Así, tanto en Dublín como en el norte de Francia, se establecieron gradualmente las bases desde donde los vikingos podían seguir adelante o pasar el invierno. En el siglo IX las incursiones se llevaron a cabo a lo largo de las costas del oeste de Francia, el oeste de España, las Islas Canarias y el norte de Marruecos. Mientras tanto, los vikingos se trasladaron desde Suecia hacia el este hasta la Rusia de hoy, donde llegaron hasta Constantinopla en 839.

 

Mapa de las regiones e itinerarios de los vikingos

 

Pero los vikingos no sólo se hicieron un nombre como guerreros en ese momento, sino que también se ganaron una reputación como socios comerciales o, más tarde, como mercenarios. Especialmente con el Imperio Bizantino floreció un comercio con sustancias raras o esclavos, que los vikingos hicieron en sus incursiones a través de la Rusia de hoy. Por ejemplo, la palabra griega sklabos (Slawe) se convirtió más tarde en la palabra "esclavo", que todavía se utiliza hoy en día.
La unidad de élite bizantina de la "Warägergarde", que consistía casi exclusivamente de mercenarios vikingos, también es conocida desde este período.

A finales del siglo X, las tribus vikingas aisladas se unieron para formar ejércitos más grandes. En 991, por ejemplo, un ejército vikingo entró en la costa sudoriental de Inglaterra cerca de Folkstone y penetró profundamente en el campo inglés, donde la milicia anglosajona destruyó Maldon en Essex y sólo abandonó el país después de recibir una hermosa suma de rescate.

A finales del siglo X, la unión de las tribus individuales también llevó a Olaf Tryggvasson a proclamar a Noruega un reino. A principios del siglo XI, Knut el Grande le siguió, uniéndose a Noruega, Dinamarca e Inglaterra para formar un imperio nórdico.

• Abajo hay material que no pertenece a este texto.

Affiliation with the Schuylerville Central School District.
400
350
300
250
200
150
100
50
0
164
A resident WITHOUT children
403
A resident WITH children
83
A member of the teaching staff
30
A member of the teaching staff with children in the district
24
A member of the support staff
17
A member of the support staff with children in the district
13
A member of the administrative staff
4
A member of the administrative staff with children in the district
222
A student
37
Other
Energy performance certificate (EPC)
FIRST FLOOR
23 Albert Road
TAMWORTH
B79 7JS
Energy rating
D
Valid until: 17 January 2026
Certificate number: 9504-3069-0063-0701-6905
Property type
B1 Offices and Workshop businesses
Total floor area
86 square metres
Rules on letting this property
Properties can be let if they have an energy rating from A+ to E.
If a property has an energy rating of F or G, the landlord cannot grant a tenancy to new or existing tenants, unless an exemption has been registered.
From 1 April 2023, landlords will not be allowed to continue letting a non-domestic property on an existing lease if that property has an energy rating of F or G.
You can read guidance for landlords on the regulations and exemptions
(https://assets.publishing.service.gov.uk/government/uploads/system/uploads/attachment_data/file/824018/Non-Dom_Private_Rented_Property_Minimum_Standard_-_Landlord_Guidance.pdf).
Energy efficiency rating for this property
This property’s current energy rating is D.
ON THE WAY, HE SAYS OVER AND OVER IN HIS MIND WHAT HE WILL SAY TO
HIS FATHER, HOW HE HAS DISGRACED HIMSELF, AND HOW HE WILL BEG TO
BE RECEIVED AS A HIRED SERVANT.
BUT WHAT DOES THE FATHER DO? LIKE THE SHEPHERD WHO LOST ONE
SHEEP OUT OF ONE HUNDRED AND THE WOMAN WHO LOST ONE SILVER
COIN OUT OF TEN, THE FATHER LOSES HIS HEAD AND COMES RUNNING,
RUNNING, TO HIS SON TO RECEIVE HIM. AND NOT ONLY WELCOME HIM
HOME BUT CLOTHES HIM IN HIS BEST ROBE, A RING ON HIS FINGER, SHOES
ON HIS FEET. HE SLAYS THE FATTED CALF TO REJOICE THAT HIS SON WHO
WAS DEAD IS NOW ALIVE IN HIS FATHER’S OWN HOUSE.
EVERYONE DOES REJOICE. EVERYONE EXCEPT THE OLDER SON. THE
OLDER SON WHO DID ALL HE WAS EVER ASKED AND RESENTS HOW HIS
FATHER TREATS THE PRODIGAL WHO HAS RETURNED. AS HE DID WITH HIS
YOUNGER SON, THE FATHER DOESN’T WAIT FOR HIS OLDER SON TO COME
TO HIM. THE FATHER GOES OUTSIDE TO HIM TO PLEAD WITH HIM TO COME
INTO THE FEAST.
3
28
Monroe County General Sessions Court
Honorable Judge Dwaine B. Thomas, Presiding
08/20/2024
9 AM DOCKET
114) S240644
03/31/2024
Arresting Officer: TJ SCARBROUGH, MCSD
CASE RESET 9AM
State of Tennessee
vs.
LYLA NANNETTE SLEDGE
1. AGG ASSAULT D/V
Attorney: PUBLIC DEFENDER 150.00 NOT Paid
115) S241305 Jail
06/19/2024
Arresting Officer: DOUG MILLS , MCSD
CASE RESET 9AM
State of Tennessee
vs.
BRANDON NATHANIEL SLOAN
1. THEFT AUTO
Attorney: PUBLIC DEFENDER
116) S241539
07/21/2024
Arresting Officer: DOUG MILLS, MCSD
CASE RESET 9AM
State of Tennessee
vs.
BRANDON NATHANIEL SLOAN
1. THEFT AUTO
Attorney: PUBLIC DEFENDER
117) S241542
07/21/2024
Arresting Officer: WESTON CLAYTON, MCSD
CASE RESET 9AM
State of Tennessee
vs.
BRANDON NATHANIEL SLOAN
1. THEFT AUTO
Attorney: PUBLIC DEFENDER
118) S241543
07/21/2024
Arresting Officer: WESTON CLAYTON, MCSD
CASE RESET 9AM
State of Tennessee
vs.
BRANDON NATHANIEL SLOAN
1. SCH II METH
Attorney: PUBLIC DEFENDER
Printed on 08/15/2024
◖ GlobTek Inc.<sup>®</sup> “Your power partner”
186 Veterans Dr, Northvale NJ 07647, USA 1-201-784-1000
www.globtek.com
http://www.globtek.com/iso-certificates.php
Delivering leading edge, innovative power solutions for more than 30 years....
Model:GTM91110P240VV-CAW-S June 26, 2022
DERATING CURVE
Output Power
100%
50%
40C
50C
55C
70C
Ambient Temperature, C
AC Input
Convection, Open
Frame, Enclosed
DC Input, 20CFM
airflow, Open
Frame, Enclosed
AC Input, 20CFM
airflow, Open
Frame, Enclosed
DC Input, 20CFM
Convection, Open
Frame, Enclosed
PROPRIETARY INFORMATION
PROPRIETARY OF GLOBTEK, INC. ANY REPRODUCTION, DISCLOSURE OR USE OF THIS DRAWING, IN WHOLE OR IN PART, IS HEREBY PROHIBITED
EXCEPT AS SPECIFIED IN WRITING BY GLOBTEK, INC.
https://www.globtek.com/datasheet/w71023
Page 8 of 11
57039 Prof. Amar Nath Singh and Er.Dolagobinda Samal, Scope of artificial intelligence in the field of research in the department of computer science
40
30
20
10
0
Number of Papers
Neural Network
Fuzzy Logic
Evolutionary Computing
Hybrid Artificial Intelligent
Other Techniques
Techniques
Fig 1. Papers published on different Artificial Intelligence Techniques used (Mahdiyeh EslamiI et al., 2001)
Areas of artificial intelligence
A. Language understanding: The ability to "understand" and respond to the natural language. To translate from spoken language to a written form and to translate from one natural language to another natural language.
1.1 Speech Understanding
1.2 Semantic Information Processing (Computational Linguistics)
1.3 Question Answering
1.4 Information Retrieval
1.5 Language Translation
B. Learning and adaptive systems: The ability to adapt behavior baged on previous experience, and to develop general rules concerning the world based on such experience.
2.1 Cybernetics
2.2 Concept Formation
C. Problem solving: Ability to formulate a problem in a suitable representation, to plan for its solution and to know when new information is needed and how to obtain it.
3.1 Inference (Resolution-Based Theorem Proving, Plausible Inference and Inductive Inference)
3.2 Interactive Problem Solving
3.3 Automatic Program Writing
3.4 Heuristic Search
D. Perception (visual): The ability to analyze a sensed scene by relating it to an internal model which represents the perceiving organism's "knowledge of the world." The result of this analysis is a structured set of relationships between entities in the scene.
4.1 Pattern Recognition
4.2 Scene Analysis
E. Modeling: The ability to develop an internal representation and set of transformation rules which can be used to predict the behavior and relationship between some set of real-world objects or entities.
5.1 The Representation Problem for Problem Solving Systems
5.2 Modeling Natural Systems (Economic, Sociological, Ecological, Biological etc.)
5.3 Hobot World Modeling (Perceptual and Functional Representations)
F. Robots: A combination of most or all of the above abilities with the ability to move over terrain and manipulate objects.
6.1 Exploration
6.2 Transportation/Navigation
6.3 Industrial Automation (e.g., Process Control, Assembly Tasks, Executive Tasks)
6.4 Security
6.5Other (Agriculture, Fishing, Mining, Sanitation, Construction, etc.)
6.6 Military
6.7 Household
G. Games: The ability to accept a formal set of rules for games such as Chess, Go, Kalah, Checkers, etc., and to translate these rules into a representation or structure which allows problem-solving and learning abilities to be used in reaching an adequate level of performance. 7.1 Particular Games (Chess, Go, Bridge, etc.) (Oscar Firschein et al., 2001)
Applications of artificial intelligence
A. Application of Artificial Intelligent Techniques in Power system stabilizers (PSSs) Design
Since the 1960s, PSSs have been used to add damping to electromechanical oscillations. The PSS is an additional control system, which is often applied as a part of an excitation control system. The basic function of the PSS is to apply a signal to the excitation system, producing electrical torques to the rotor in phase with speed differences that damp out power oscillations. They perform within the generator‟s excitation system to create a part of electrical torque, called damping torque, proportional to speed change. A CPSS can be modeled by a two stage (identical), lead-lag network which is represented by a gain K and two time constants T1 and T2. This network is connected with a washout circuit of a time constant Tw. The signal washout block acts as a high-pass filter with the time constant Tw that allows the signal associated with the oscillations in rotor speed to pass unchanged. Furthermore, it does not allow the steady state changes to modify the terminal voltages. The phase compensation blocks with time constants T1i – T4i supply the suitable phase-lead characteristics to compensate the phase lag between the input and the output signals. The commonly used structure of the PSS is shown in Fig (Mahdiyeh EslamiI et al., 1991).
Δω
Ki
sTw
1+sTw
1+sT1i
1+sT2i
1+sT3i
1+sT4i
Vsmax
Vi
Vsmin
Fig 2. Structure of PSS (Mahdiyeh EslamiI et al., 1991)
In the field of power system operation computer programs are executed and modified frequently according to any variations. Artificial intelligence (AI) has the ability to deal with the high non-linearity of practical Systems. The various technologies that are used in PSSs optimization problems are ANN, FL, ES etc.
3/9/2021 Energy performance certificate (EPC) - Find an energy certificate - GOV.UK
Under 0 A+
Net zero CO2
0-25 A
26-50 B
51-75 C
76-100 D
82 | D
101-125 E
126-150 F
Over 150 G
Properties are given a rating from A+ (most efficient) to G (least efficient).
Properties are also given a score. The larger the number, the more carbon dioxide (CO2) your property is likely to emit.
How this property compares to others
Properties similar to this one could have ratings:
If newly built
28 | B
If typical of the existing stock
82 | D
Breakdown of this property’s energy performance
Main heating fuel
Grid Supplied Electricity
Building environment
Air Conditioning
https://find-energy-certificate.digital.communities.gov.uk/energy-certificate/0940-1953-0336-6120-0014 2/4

Ya en ese momento apenas había incursiones vikingas. De los saqueadores, los vikingos se convirtieron en hombres de negocios o se establecieron en territorios conquistados. En el norte de Francia, por ejemplo, donde los vikingos se establecieron, adoptaron gradualmente el idioma, la cultura y las creencias de las personas que ya vivían allí. Estos vikingos se llamaban normandos e incluso entonces desempeñaron un papel importante en Europa. Por ejemplo, el normando Guillermo de Normandía (el Conquistador) envió 700 barcos a Inglaterra en 1066 para hacer valer su derecho al trono inglés. En la batalla decisiva del 14 de octubre de 1066, Wilhelm derrotó a las tropas inglesas con una maniobra engañosa y la muerte de su oponente Harold, ganando así el control de Inglaterra.
Un ejemplo similar ocurrió en el sur de Italia cuando el ejército normando primero apoyó al Imperio Bizantino en la liberación de sus posesiones de los árabes, pero luego se las arrebató a los propios bizantinos y el señor de la guerra nromaníaco Robert Guiscard se afirmó en la lucha por el poder y creó su propio imperio en Sicilia y el sur de Italia.